Claudia Keelan
Ecstatic Emigre IV

Who is born when the world wanes, when the brave soul of the
 world falls on decay in the flesh increasing…

—“Mediation on Saviors,” Robinson Jeffers

Love, if you love me,
lie next to me..
Be for me, like rain…
Be wet
with a decent happiness.

from “The Rain,” by Robert Creeley

It’s getting harder to love anybody, much less humanity, the genre. Instead of turning with Whitman to live with the animals, it’s tempting to find solace in rage.  Robinson Jeffers was good at rage.  A poet who, like many of his more studied contemporaries, lived through both world wars, he rode it all out behind the walls of Tor House, his bizarre castle retreat in which was then called Carmel-by-the Sea. An American naturalist writer aligned with a non-Christian form of pre-determination, Jeffers engaged the elemental in nature, and his work is much more allied to the legacy of the pre-Socratics which found origin in earth, air, fire, and water. Yet in Jeffers, there is no Heraclitan obedience, no solace from the change that the river promises.  If pantheism, in the hands of Whitman 50 or so years earlier, had suffered from an overreaching humanism, then the elemental observations of Jeffers, and his construction of a mythopoeic, impersonal universe, erred equally in its urgent drive towards inhumanism:

            Here on the rock it is great and beautiful, here on the foam-wet
                granite sea-fang it is easy to praise
            Life and water and the shining stones: but whose cattle are the
                herd of people that one should love them?

            If they were yours, then you might take a cattle-breeder’s delight in
                the herd of the future. Not yours.

§ DIRECTIVES:
1 - Answer these about the Jeffers essay:
(a) What is the title of the Robert Creeley poem quoted?
(b) What is the name of Jeffers's castle retreat?
(c) About how many years before Jeffers did Whitman take up pantheism?
2 - Copy everything in the Jeffers essay from "Who is born" down to "a decent happiness.", word for word.
3 - Carry on the Jeffers essay from the point where the text stops.
The lines after the Jeffers essay aren't needed for any of this.

§ DATA RECORDS:

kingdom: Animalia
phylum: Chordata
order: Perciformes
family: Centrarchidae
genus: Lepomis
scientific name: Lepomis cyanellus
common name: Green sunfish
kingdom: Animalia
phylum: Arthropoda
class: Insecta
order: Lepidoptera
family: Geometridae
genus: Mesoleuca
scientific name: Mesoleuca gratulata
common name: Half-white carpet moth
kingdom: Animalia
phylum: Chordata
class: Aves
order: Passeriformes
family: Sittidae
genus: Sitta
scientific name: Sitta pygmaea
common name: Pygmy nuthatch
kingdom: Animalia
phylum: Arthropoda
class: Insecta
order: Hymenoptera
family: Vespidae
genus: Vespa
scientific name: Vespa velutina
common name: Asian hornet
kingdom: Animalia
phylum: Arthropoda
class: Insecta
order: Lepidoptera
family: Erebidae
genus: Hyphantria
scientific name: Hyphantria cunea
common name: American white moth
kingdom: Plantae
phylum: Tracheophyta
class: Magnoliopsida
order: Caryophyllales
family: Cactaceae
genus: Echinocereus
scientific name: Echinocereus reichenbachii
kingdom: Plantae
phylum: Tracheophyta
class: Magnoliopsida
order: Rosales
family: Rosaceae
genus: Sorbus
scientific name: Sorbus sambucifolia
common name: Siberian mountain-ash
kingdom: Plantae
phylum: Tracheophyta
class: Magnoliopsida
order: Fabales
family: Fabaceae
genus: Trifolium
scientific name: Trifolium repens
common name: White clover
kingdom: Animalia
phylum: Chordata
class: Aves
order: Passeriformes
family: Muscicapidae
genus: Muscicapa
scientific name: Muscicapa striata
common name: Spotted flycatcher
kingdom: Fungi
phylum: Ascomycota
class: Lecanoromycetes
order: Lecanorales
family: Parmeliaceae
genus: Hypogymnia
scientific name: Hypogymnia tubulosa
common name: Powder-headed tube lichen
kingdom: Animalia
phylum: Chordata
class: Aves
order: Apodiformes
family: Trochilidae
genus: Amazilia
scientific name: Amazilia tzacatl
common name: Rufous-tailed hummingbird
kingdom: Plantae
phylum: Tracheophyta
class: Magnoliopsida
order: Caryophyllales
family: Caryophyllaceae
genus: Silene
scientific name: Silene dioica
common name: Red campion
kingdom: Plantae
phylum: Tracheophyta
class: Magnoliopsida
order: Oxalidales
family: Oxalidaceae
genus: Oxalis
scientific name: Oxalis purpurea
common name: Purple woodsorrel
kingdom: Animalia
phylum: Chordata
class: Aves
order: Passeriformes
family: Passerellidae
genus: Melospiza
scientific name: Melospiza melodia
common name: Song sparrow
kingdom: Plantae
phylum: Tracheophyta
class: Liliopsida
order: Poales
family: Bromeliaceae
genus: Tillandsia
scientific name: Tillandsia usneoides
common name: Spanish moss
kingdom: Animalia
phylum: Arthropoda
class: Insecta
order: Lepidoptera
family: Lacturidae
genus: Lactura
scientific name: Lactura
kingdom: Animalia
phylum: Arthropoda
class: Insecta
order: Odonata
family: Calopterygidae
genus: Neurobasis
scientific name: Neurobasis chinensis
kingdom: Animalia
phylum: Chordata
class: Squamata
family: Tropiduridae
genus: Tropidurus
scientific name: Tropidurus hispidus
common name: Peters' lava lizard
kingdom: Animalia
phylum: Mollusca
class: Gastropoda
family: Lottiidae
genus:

§ ANSWERS TO THE EXERCISES:
1 -
(a) "The Rain"
(b) Tor House
(c) 50 or so years

2 -
Who is born when the world wanes, when the brave soul of the
 world falls on decay in the flesh increasing…

—“Mediation on Saviors,” Robinson Jeffers

Love, if you love me,
lie next to me..
Be for me, like rain…
Be wet
with a decent happiness.

3 -
             Where the power ends let love, before it sours to jealousy…

Unlike Whitman’s redwoods in “Song of the Redwood Tree,” which yield themselves, as the poet would have it, willingly to the saw, Jeffers nature exists separately (and yet he is privy to its secrets, hidden in his seaside retreat), and somehow purely apart from the  herd of “cattle” he sees as “the people.”  Caught “in the stone of his own person,” the poet contemplates a Whitmanesque stance:

            But if a man could hold in his mind all the conditions at once,
                of man and woman, of civilized

            And barbarous, of sick and well, of happy and under torture, of
                living and dead…—what should persuade
                him to speak? And what could his words change?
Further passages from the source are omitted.